31 Mar South African businesses urged to take ‘zero trust’ approach for defence against cyberattacks

An INTERPOL report has highlighted a bleak outlook for South African businesses as the threat of cyberattacks continue.

The report, titled the African Cyberthreat Assessment Report 2021, revealed that while the broader African continent had experienced some attacks against critical infrastructure and frontline services, South Africa was amongst the countries hardest hit. South Africa experienced almost 230 million threat detections in total between January 2020 and February 2021. Comparatively, countries such as Kenya and Morocco were subjected to a smaller number of attacks, at 72 million and 71 million respectively.

In South Africa, email threats accounted for 219 million detections, and the country was also listed as the most targeted with ransomware and business e-mail compromise (BEC) attempts.

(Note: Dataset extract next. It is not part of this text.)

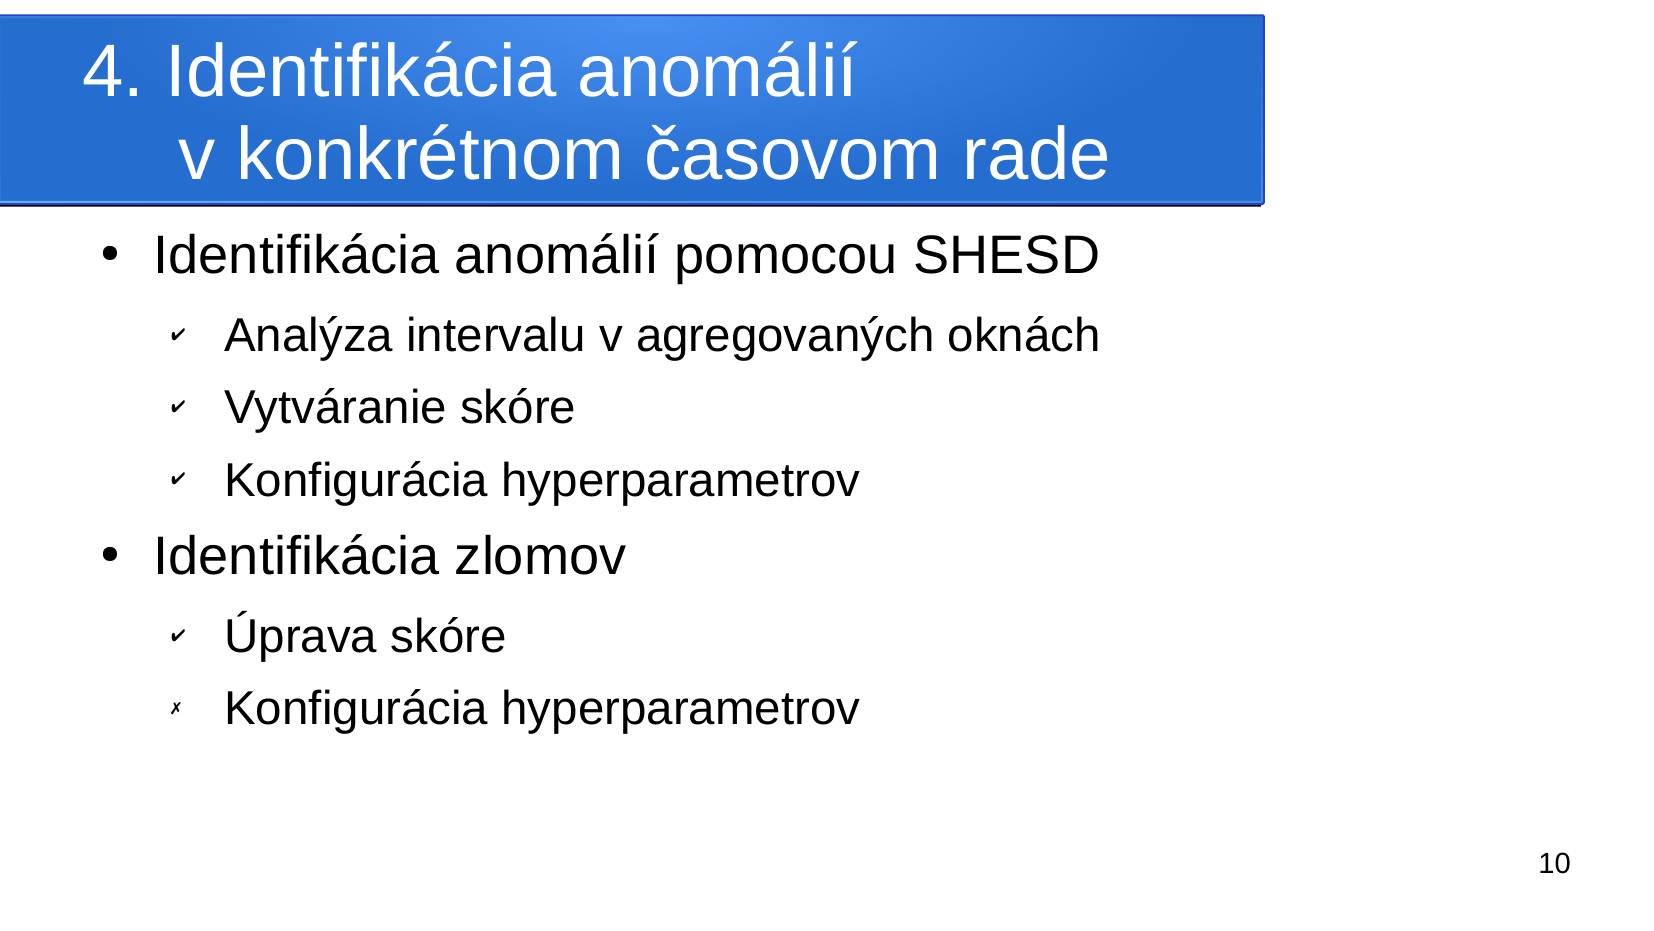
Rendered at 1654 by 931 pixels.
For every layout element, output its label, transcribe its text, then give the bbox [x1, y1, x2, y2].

In the INTERPOL report, figures were referred to from Accenture, which stated that South Africa has the third highest number of cyber crime victims worldwide, at a cost of R2.2 billion a year.

As the threat of cybercrime rises, many businesses in South Africa are being urged to consider a ‘zero trust’ policy and reconsider their cyber security approach and that the pre-COVID virtual private network (VPN) set-up that permits users to access all areas of the network is no longer a secure strategy. As more workplaces opt for remote working and cloud-based systems, businesses are being pushed towards a strategy of  ‘never trust, always verify’, which revokes any type of access privileges that users may have previously had on a network, and keeps their access to the absolute minimum, while frequently requesting user authentication. This keeps a tighter hold on access and allows for the faster reactions when a threat is detected.